The U.S. Constitution was written to establish a general presumption of majority rule for congressional decision-making. The historical reasons for this are clear. A major defect with the Constitution’s precursor, the Articles of Confederation, was that it required super-majorities for the making of many important decisions. The Framers of our Constitution deliberately set out to remedy this defect by empowering Congress to make most decisions by majority rule. The Constitution thus presumes that most decisions will be made by majority rule, except in seven express situations where a two-thirds vote is required. The seven exceptional situations where a super-majority is required include: overriding presidential vetoes, ratifying treaties, approving constitutional amendments, and expelling a member.

The Senate can always change its rules by majority vote. To the extent that Senate Rule XXII purports to require a two-thirds majority to invoke cloture on a rule change, Rule XXII is unconstitutional. It is an ancient principle of Anglo-American constitutional law that one legislature cannot bind a succeeding legislature. The great William Blackstone himself said in his Commentaries that "Acts of parliament derogatory from the power of subsequent parliaments bind not...". Thus, to the extent that the last Senate to alter Rule XXII sought to bind this session of the Senate its action was unconstitutional. A simple majority of the Senate can and should now amend Rule XXII by majority vote to ban filibusters of judicial nominations.
Leading scholars in this area of law such as John O. McGinnis of Northwestern University, Michael Rappaport of San Diego University, and Erwin Chemerinsky of the University of Southern California all have written that the Senate Rules can be changed at any time by a simple majority of the Senate.

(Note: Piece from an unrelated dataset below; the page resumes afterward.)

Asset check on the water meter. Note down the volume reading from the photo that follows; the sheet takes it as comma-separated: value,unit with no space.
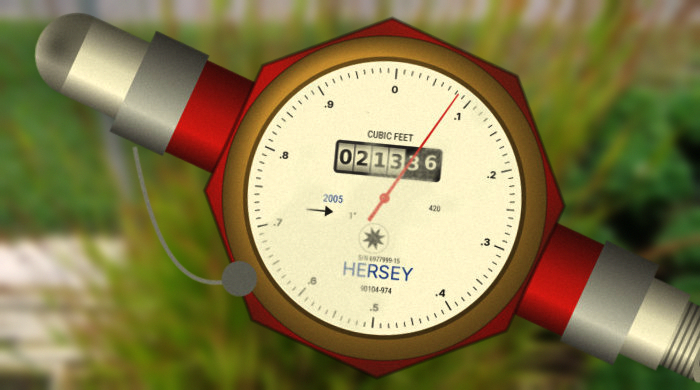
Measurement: 21336.08,ft³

More importantly, Vice Presidents Richard M. Nixon, Hubert H. Humphrey, and Nelson A. Rockefeller have all so ruled while presiding over the United States Senate. Some commentators have gone even further in challenging filibusters of legislation as unconstitutional, as did Lloyd Cutler, White House Counsel to Presidents Carter and Clinton. Indeed, eight years ago, 17 very distinguished law professors, led by Yale Law Professor Bruce Ackerman, opined that a new Rule in the House of Representatives purporting to create a 3/5 requirement for enacting new tax increases was unconstitutional. The Ackerman letter wisely called for limiting the proliferation of new extra-constitutional, super-majority rules – counsel that the Senate should heed here.

What will happen if the filibuster is allowed to spread to the new area of judicial confirmations? It will next spread to the resolution every new Senate must pass to organize itself, set up Committees, and apportion staff and other resources. The filibusters next expansion will be one wherein a minority of 41 Senators will claim they are entitled to equal slots and Committee resources as are enjoyed by a majority of 59 Senators. This is the logical extension of the filibusters protection of minority rule under the inexorable Calhounian logic now being played out.